▸ **What the task asks**: I would like you to restate each record word for word.

Data entries:
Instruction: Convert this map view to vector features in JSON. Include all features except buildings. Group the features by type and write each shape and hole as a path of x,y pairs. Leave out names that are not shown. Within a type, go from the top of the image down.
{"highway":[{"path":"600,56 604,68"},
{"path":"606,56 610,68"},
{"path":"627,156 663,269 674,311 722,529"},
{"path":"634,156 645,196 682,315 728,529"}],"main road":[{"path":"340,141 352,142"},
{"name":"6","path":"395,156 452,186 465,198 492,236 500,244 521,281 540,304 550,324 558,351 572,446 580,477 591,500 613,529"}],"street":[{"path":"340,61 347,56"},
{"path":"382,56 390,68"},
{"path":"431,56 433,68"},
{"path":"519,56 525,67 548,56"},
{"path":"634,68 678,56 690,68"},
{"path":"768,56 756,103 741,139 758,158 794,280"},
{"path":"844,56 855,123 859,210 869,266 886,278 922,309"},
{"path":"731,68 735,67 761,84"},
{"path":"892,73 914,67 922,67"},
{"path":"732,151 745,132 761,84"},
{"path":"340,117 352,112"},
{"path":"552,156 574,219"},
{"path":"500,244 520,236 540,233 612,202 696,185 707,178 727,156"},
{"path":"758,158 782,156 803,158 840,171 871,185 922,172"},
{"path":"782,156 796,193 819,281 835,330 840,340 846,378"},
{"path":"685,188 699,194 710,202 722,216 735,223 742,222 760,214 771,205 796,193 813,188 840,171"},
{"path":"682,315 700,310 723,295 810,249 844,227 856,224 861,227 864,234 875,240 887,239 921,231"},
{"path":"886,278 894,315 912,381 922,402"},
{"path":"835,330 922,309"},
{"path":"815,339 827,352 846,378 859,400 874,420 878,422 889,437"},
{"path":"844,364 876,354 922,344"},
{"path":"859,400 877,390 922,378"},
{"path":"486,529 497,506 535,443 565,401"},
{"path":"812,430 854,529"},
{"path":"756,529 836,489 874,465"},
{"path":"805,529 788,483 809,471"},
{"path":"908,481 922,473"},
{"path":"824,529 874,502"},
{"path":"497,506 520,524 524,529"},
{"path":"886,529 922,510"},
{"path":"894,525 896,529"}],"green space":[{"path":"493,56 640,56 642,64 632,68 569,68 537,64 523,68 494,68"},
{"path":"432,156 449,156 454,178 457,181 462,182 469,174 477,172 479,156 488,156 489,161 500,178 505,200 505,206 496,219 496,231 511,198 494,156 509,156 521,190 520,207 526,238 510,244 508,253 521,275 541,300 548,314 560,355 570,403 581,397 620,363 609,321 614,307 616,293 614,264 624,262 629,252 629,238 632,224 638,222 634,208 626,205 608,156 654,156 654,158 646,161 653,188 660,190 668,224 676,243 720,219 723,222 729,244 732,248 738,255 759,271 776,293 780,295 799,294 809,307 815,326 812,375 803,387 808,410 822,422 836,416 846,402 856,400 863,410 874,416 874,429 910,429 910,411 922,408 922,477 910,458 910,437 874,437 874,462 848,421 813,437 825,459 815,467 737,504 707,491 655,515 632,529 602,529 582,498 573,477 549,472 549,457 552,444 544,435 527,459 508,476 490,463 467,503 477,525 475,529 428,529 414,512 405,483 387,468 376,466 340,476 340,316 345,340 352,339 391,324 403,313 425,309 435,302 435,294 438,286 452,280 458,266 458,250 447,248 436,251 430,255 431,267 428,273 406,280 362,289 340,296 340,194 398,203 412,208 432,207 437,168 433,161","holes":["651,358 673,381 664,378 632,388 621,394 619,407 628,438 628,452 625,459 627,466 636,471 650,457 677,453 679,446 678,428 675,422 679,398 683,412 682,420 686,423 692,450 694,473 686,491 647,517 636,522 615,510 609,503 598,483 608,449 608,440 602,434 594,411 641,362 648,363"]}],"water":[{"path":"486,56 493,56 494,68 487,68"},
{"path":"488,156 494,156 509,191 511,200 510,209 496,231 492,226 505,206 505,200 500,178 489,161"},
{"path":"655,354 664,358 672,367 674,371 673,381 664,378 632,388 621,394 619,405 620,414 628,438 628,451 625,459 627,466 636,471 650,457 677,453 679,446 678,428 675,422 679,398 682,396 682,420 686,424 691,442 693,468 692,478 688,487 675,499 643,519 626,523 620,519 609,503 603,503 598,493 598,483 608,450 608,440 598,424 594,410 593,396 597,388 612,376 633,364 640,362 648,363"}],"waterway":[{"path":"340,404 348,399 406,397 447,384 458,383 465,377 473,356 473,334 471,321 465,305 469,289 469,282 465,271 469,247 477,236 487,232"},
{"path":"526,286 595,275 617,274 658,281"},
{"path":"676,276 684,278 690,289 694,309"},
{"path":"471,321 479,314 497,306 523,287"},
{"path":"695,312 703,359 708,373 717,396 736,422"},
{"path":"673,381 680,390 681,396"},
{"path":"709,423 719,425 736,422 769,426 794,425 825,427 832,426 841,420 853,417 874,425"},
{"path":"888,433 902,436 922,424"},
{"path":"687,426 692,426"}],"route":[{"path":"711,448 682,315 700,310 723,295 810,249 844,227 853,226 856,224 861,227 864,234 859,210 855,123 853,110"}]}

▸ **Result of this exercise**:
Instruction: Convert this map view to vector features in JSON. Include all features except buildings. Group the features by type and write each shape and hole as a path of x,y pairs. Leave out names that are not shown. Within a type, go from the top of the image down.
{"highway":[{"path":"600,56 604,68"},
{"path":"606,56 610,68"},
{"path":"627,156 663,269 674,311 722,529"},
{"path":"634,156 645,196 682,315 728,529"}],"main road":[{"path":"340,141 352,142"},
{"name":"6","path":"395,156 452,186 465,198 492,236 500,244 521,281 540,304 550,324 558,351 572,446 580,477 591,500 613,529"}],"street":[{"path":"340,61 347,56"},
{"path":"382,56 390,68"},
{"path":"431,56 433,68"},
{"path":"519,56 525,67 548,56"},
{"path":"634,68 678,56 690,68"},
{"path":"768,56 756,103 741,139 758,158 794,280"},
{"path":"844,56 855,123 859,210 869,266 886,278 922,309"},
{"path":"731,68 735,67 761,84"},
{"path":"892,73 914,67 922,67"},
{"path":"732,151 745,132 761,84"},
{"path":"340,117 352,112"},
{"path":"552,156 574,219"},
{"path":"500,244 520,236 540,233 612,202 696,185 707,178 727,156"},
{"path":"758,158 782,156 803,158 840,171 871,185 922,172"},
{"path":"782,156 796,193 819,281 835,330 840,340 846,378"},
{"path":"685,188 699,194 710,202 722,216 735,223 742,222 760,214 771,205 796,193 813,188 840,171"},
{"path":"682,315 700,310 723,295 810,249 844,227 856,224 861,227 864,234 875,240 887,239 921,231"},
{"path":"886,278 894,315 912,381 922,402"},
{"path":"835,330 922,309"},
{"path":"815,339 827,352 846,378 859,400 874,420 878,422 889,437"},
{"path":"844,364 876,354 922,344"},
{"path":"859,400 877,390 922,378"},
{"path":"486,529 497,506 535,443 565,401"},
{"path":"812,430 854,529"},
{"path":"756,529 836,489 874,465"},
{"path":"805,529 788,483 809,471"},
{"path":"908,481 922,473"},
{"path":"824,529 874,502"},
{"path":"497,506 520,524 524,529"},
{"path":"886,529 922,510"},
{"path":"894,525 896,529"}],"green space":[{"path":"493,56 640,56 642,64 632,68 569,68 537,64 523,68 494,68"},
{"path":"432,156 449,156 454,178 457,181 462,182 469,174 477,172 479,156 488,156 489,161 500,178 505,200 505,206 496,219 496,231 511,198 494,156 509,156 521,190 520,207 526,238 510,244 508,253 521,275 541,300 548,314 560,355 570,403 581,397 620,363 609,321 614,307 616,293 614,264 624,262 629,252 629,238 632,224 638,222 634,208 626,205 608,156 654,156 654,158 646,161 653,188 660,190 668,224 676,243 720,219 723,222 729,244 732,248 738,255 759,271 776,293 780,295 799,294 809,307 815,326 812,375 803,387 808,410 822,422 836,416 846,402 856,400 863,410 874,416 874,429 910,429 910,411 922,408 922,477 910,458 910,437 874,437 874,462 848,421 813,437 825,459 815,467 737,504 707,491 655,515 632,529 602,529 582,498 573,477 549,472 549,457 552,444 544,435 527,459 508,476 490,463 467,503 477,525 475,529 428,529 414,512 405,483 387,468 376,466 340,476 340,316 345,340 352,339 391,324 403,313 425,309 435,302 435,294 438,286 452,280 458,266 458,250 447,248 436,251 430,255 431,267 428,273 406,280 362,289 340,296 340,194 398,203 412,208 432,207 437,168 433,161","holes":["651,358 673,381 664,378 632,388 621,394 619,407 628,438 628,452 625,459 627,466 636,471 650,457 677,453 679,446 678,428 675,422 679,398 683,412 682,420 686,423 692,450 694,473 686,491 647,517 636,522 615,510 609,503 598,483 608,449 608,440 602,434 594,411 641,362 648,363"]}],"water":[{"path":"486,56 493,56 494,68 487,68"},
{"path":"488,156 494,156 509,191 511,200 510,209 496,231 492,226 505,206 505,200 500,178 489,161"},
{"path":"655,354 664,358 672,367 674,371 673,381 664,378 632,388 621,394 619,405 620,414 628,438 628,451 625,459 627,466 636,471 650,457 677,453 679,446 678,428 675,422 679,398 682,396 682,420 686,424 691,442 693,468 692,478 688,487 675,499 643,519 626,523 620,519 609,503 603,503 598,493 598,483 608,450 608,440 598,424 594,410 593,396 597,388 612,376 633,364 640,362 648,363"}],"waterway":[{"path":"340,404 348,399 406,397 447,384 458,383 465,377 473,356 473,334 471,321 465,305 469,289 469,282 465,271 469,247 477,236 487,232"},
{"path":"526,286 595,275 617,274 658,281"},
{"path":"676,276 684,278 690,289 694,309"},
{"path":"471,321 479,314 497,306 523,287"},
{"path":"695,312 703,359 708,373 717,396 736,422"},
{"path":"673,381 680,390 681,396"},
{"path":"709,423 719,425 736,422 769,426 794,425 825,427 832,426 841,420 853,417 874,425"},
{"path":"888,433 902,436 922,424"},
{"path":"687,426 692,426"}],"route":[{"path":"711,448 682,315 700,310 723,295 810,249 844,227 853,226 856,224 861,227 864,234 859,210 855,123 853,110"}]}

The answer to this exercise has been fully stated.